McCain warns Russia, China on Iran
A leading U.S. senator warned Russia and China on Friday of damage to their relationship with the United States if they refused to go along with sanctions against Iran.
Republican Senator John McCain of Arizona told a Brussels conference that Iran's nuclear program posed the greatest security threat to the world alongside terrorism.
The U.N. Security Council should impose sanctions including an investment ban, a travel ban and asset freezes on government leaders and nuclear scientists, McCain said.
Asked what consequences there would be if Moscow and Beijing blocked such a move, he told reporters: "Clearly it's going to affect many areas of cooperation between our two countries.
"There will be a reaction in the U.S. Congress." READ MORE
McCain, a potential White House contender in 2008, said he could not be specific that the areas affected could include trade.
The world's nuclear watchdog said on Friday Iran had flouted a U.N. Security Council call to suspend uranium enrichment and was speeding up its program instead, spurring Western powers to urge tougher U.N. action.
President Bush said he wanted peaceful persuasion to prevail.

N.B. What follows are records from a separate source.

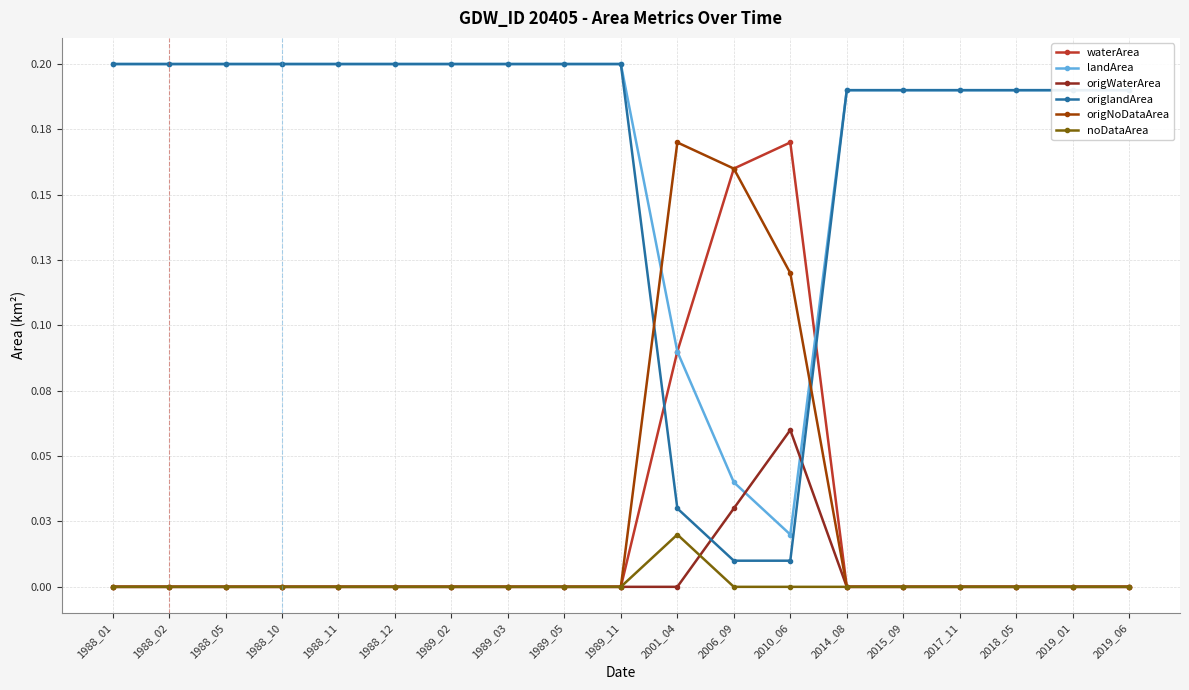

Between 2018_05 and 2019_01, which series saw the biggest shift?

waterArea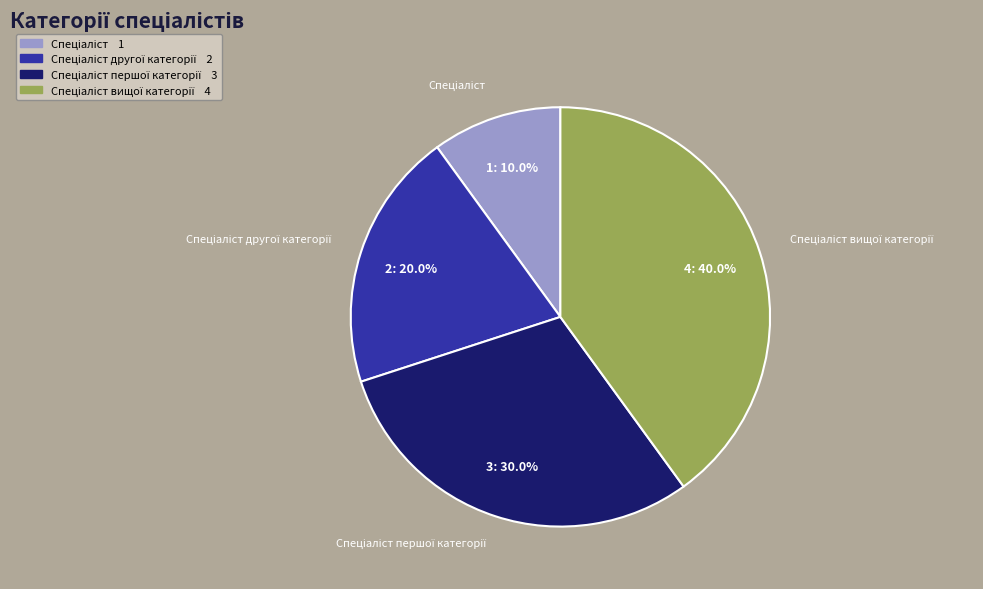

Does any single category account for the majority?

No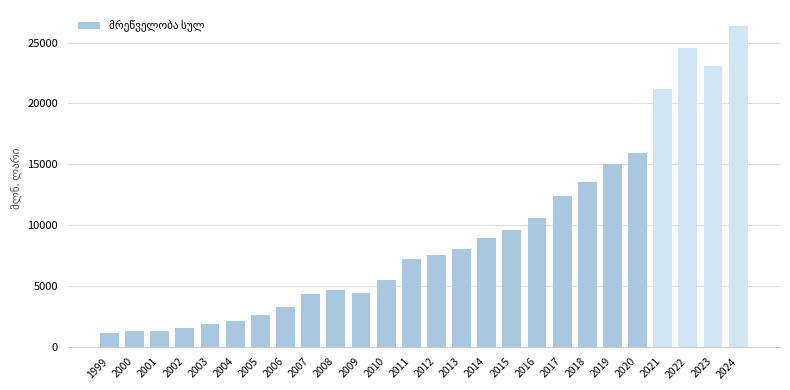

Approximately how many times larger is the value at 2000 compared to 2005?

0.5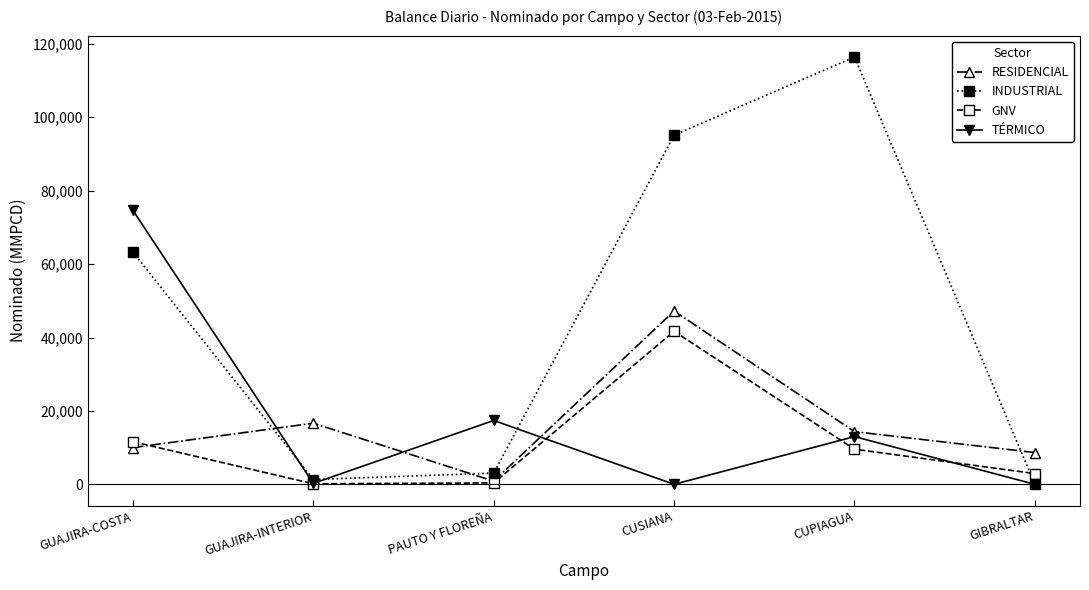

What is the difference between the highest and lowest values at GIBRALTAR?

8648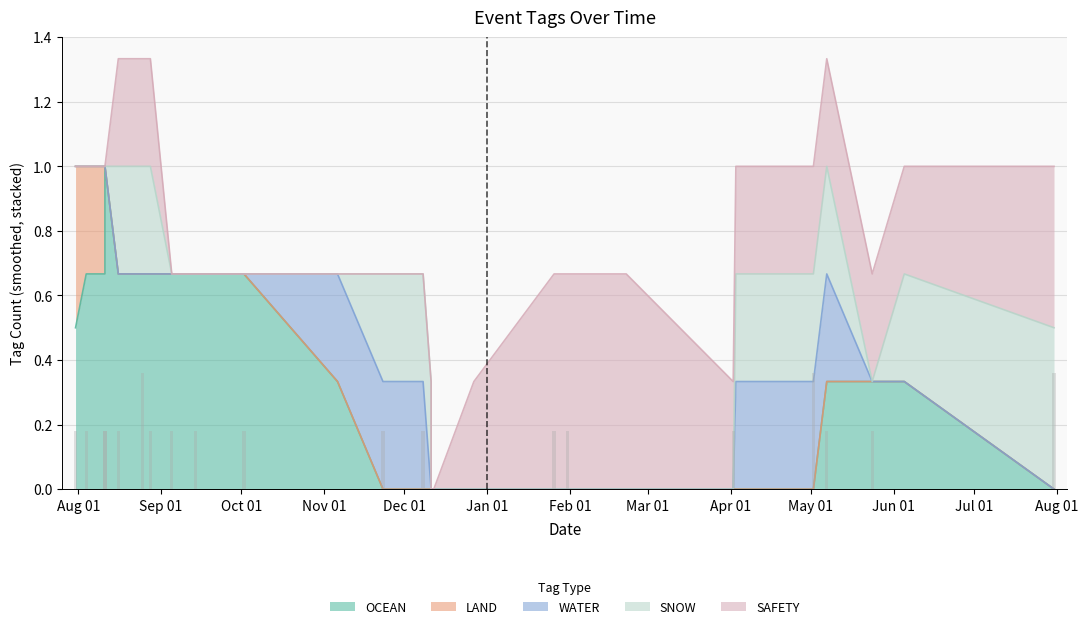

At which category is the sum across all series the highest?

2023-08-25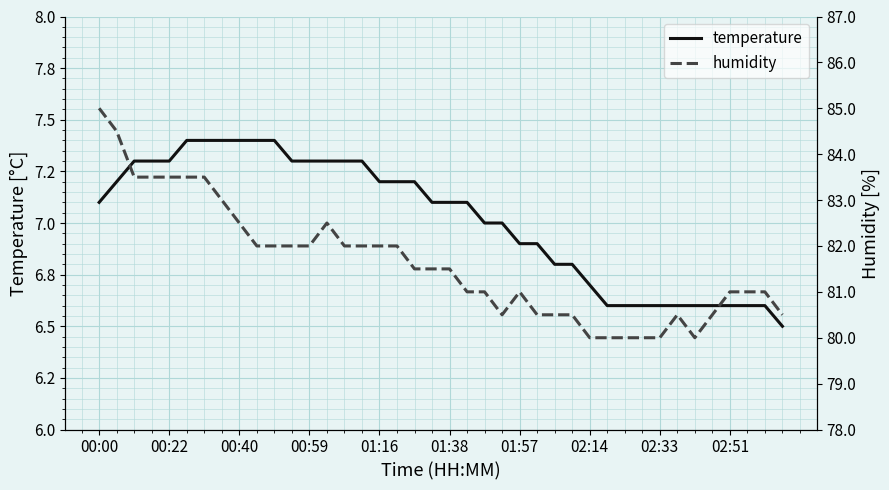

What is the sum of the humidity values at 23 and 02:33?

163.0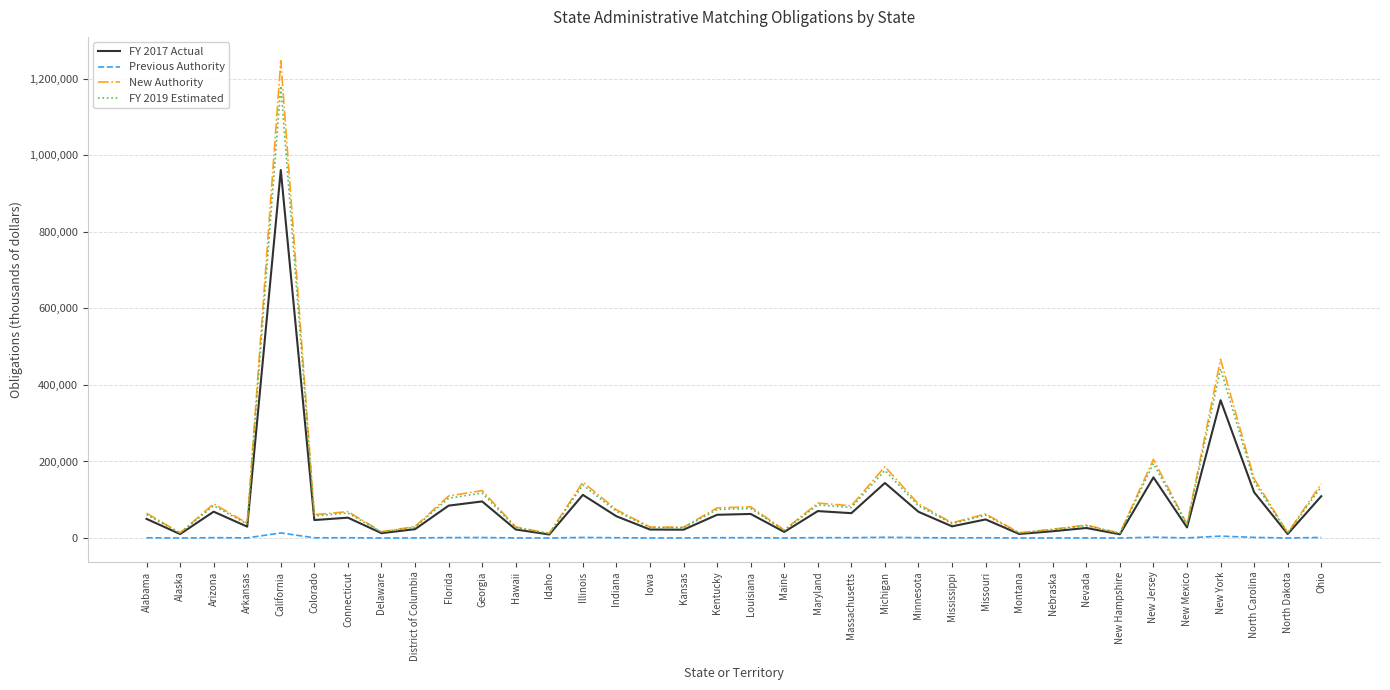

Is the value of New Authority at Florida greater than the value of FY 2017 Actual at Idaho?

Yes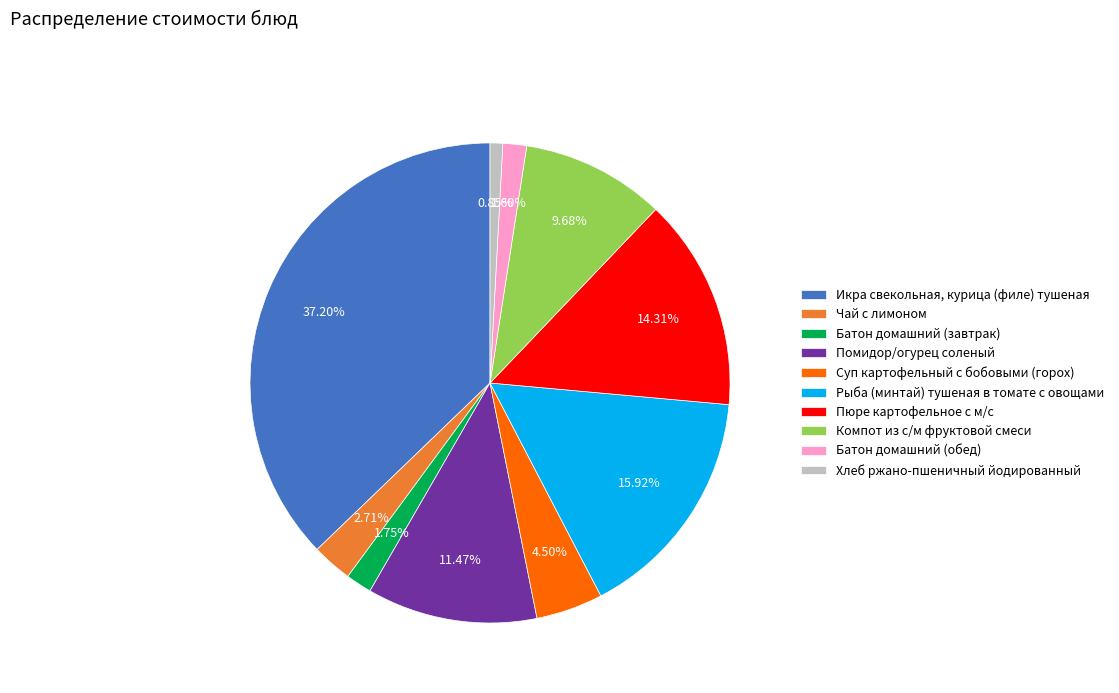

Which slice is the largest?

Икра свекольная, курица (филе) тушеная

Iran's president has vowed to spurn any U.N. resolution to stop its professed quest for fuel for atomic power stations — a front for bomb-making in Western eyes.
McCain said the United States must not rule out military action against Iran as a last resort, saying: There's only one thing worse than military action and that's a nuclear-armed Iran."
McCain did not rule out the possibility of direct U.S. talks with Tehran or Washington's involvement in multilateral negotiations with Iran.
He said Bush had made clear he would explore every possible option and that could include "six-party talks, four-party talks, two-party talks."
McCain added he was not trying to tell the administration what to do.
He said that military action would be very complicated but the United States could not risk a nuclear Iran exterminating Israel.